I have an app that keeps track of monthly expenses. I have an Expense entity with a month attribute that keeps track of current month expense is created on. I would then display the expenses for each month in a table view as shown here. The user can only switch left and right only if there are expenses within the next or the last month
@IBAction func backMonthButtonPressed(sender: AnyObject) {
print("Back Button Pressed")
currentMonth = NSCalendar.currentCalendar().dateByAddingUnit(.Month, value: -1, toDate: currentMonth, options: [])!
if checkMonth(currentMonth) {
updateFetch()
setMonth()
} else {
currentMonth = NSCalendar.currentCalendar().dateByAddingUnit(.Month, value: 1, toDate: currentMonth, options: [])!
}
tableView.reloadData()
}
@IBAction func nextMonthButtonPressed(sender: AnyObject) {
print("Next Button Pressed")
currentMonth = NSCalendar.currentCalendar().dateByAddingUnit(.Month, value: 1, toDate: currentMonth, options: [])!
if checkMonth(currentMonth) {
updateFetch()
setMonth()
} else {
currentMonth = NSCalendar.currentCalendar().dateByAddingUnit(.Month, value: -1, toDate: currentMonth, options: [])!
}
tableView.reloadData()
}
func checkMonth(month : NSDate) -> Bool {
let app = UIApplication.sharedApplication().delegate as! AppDelegate
let context = app.managedObjectContext //scratch pad
let fetchRequest = NSFetchRequest(entityName: "Expense")
fetchRequest.predicate = NSPredicate(format: "month == %@", month.MonthYearDateFormatter())
let count = context.countForFetchRequest(fetchRequest, error: nil)
if count > 0 {
print("There are expenses for this month \(month.MonthYearDateFormatter()). Show expenses")
return true
} else {
print("There are no expenses for this month \(month.MonthYearDateFormatter()). Do Nothing")
return false
}
}
My problem is this, in the unlikely scenario that the user created an expense back in June and didn't create an expense in August. How can I let the user still see his/her expense back in August without skipping it. Any ideas?
I made some optimisation before elaboration:
@IBAction func backMonthButtonPressed(sender: AnyObject) {
self.processMonth(step: -1)
}
@IBAction func nextMonthButtonPressed(sender: AnyObject) {
self.processMonth(step: 1)
}
// a method uses almost the same code for both cases, so it was merged
func processMonth(step: Int) {
let direction = (step < 1 ? "Back" : "Next")
print("\(direction) Button Pressed")
currentMonth = NSCalendar.currentCalendar().dateByAddingUnit(.Month, value: step, toDate: currentMonth, options: [])!

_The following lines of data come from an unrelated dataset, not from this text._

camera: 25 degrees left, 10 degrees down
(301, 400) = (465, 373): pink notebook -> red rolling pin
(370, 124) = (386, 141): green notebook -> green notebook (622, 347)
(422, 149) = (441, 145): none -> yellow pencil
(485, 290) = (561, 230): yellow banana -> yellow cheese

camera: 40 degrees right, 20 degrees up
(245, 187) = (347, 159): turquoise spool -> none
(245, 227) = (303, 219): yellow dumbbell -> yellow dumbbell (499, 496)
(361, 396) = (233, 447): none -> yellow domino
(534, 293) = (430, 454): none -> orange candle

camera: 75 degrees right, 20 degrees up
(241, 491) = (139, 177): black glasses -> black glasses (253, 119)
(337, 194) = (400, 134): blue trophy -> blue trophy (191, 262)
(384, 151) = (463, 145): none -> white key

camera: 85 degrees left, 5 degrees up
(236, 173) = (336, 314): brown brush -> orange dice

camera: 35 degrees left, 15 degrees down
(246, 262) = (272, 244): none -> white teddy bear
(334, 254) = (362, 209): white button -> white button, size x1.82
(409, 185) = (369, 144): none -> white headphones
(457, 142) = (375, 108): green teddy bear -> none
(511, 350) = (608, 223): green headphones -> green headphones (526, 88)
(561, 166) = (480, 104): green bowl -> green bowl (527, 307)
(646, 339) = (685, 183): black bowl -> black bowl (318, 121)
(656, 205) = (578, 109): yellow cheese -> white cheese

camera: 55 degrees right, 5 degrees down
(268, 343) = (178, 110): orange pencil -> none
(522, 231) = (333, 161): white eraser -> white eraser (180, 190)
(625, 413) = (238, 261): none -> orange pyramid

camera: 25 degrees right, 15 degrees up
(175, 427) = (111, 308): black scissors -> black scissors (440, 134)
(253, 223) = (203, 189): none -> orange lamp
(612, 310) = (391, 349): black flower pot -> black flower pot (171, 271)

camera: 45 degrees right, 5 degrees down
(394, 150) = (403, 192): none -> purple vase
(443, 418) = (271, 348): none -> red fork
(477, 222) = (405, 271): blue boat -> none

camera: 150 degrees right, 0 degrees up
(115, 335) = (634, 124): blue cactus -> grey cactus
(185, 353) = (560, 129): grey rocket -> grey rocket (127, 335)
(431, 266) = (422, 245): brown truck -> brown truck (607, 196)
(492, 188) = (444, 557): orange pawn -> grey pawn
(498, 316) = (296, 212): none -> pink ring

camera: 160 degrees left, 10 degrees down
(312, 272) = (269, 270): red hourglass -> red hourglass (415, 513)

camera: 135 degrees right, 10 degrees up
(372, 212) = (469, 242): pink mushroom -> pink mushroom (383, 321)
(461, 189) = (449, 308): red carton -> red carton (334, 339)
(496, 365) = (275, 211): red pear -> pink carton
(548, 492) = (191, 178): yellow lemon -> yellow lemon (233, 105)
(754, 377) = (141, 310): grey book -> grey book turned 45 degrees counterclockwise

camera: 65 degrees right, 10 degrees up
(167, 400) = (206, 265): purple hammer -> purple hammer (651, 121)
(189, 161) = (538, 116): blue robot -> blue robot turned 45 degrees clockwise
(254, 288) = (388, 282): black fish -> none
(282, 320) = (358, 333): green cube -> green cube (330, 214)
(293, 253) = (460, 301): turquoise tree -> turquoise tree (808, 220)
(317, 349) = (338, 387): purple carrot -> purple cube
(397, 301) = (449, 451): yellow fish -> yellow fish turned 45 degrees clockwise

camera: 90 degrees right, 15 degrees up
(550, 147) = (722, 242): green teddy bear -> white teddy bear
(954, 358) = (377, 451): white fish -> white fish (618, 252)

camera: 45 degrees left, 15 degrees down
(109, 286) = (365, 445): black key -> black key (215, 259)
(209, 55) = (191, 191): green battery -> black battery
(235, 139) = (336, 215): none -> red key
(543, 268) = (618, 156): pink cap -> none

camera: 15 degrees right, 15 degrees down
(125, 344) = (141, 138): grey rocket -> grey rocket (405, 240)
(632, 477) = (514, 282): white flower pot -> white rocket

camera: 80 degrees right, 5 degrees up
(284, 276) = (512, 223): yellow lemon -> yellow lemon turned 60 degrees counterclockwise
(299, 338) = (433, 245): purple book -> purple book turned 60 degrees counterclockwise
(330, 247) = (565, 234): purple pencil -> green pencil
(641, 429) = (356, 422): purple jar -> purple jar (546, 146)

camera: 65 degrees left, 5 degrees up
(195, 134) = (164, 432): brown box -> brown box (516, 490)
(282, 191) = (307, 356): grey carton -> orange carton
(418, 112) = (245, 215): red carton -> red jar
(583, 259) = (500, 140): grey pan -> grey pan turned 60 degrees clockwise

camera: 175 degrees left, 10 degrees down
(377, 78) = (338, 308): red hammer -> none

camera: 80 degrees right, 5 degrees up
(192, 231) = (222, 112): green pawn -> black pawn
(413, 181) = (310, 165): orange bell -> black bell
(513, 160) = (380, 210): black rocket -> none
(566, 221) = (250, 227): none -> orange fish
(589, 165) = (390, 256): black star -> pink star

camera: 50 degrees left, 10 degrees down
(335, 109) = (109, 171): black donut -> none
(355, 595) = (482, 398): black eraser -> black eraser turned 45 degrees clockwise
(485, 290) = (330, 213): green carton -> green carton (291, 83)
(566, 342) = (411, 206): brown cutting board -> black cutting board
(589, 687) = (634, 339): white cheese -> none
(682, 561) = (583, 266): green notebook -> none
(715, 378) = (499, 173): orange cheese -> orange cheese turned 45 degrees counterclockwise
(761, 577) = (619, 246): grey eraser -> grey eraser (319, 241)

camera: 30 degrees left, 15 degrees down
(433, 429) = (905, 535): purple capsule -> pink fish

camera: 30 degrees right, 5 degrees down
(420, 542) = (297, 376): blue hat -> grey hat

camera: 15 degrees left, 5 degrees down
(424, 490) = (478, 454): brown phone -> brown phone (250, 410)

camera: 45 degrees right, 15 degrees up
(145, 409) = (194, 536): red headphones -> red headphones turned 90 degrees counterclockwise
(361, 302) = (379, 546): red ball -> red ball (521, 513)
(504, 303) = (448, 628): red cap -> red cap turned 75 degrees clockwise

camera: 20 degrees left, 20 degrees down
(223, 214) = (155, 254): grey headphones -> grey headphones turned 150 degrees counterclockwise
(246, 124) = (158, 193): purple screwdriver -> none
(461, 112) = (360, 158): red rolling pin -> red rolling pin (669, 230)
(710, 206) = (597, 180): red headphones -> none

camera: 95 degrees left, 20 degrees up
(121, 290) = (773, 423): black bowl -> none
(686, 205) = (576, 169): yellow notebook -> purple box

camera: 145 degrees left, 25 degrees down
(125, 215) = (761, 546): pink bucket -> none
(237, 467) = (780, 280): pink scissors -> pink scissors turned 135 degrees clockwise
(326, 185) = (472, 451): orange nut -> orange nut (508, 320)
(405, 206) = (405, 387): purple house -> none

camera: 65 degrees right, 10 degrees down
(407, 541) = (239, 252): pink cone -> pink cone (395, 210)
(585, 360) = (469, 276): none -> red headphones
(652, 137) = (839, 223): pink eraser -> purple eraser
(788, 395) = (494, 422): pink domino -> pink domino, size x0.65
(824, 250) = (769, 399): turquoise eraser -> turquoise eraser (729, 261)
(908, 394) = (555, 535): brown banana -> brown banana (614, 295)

//if checkMonth(currentMonth) {
// I wouldn't test this because it locks you out from seeing empty month.
updateFetch()
setMonth()
//}
tableView.reloadData()
}
An answer to what you've exactly asked:
If your data source for your UITableView is set properly, you should be able to go through empty months though
// changed return type from `Bool` to `void` as I suggested in the method not to test empty month, as it could be useless
func checkMonth(month : NSDate) {
let app = UIApplication.sharedApplication().delegate as! AppDelegate
let context = app.managedObjectContext //scratch pad
let fetchRequest = NSFetchRequest(entityName: "Expense")
fetchRequest.predicate = NSPredicate(format: "month == %@", month.MonthYearDateFormatter())
let count = context.countForFetchRequest(fetchRequest, error: nil)
if count > 0 {
print("There are expenses for this month \(month.MonthYearDateFormatter()). Show expenses")
} else {
print("There are no expenses for this month \(month.MonthYearDateFormatter()). Do Nothing")
// here you can make some additional actions, like seeting the empty table with "no expenses this month"
}
}
Anyway, as @Paulw11 noted, if your data source is not size-exhausting, you could rather fetch the data from your data-model at viewDidLoad/viewDidAppear for example and then to render each month according to the currentMonth
variable (regarding what month a user currently see).
So as a result, you would call setMonth()
method only in the load of your controller and each time a user changes a current month view.